Your goal =
Set down the data again exactly. Pictures are not part of the copy.
====== Excerpted data
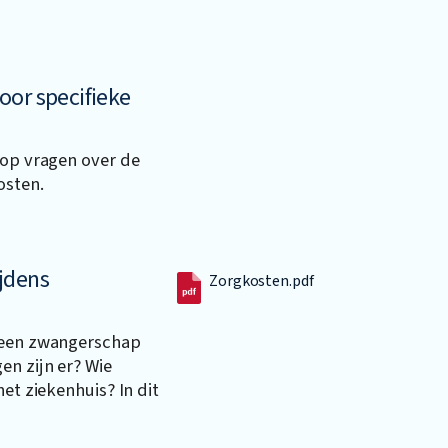
oor specifieke
 op vragen over de
osten.
jdens
Zorgkosten.pdf
s een zwangerschap
en zijn er? Wie
het ziekenhuis? In dit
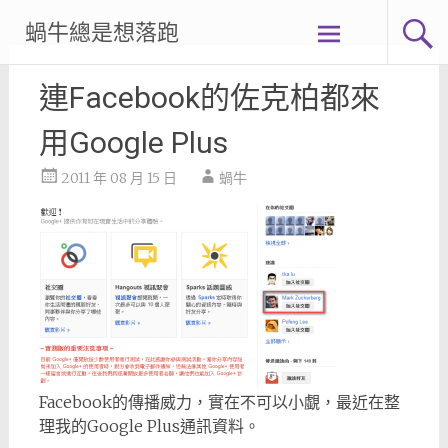
Skip
蝸牛總是想落跑
to
content
連Facebook的佐克柏都來
用Google Plus
2011 年 08 月 15 日
蝸牛
Facebook的傳播威力，實在不可以小覷，最近在整
理我的Google Plus通訊資料。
============
Completed task =
oor specifieke
 op vragen over de
osten.
jdens
Zorgkosten.pdf
s een zwangerschap
en zijn er? Wie
het ziekenhuis? In dit
Skip
蝸牛總是想落跑
to
content
連Facebook的佐克柏都來
用Google Plus
2011 年 08 月 15 日
蝸牛
Facebook的傳播威力，實在不可以小覷，最近在整
理我的Google Plus通訊資料。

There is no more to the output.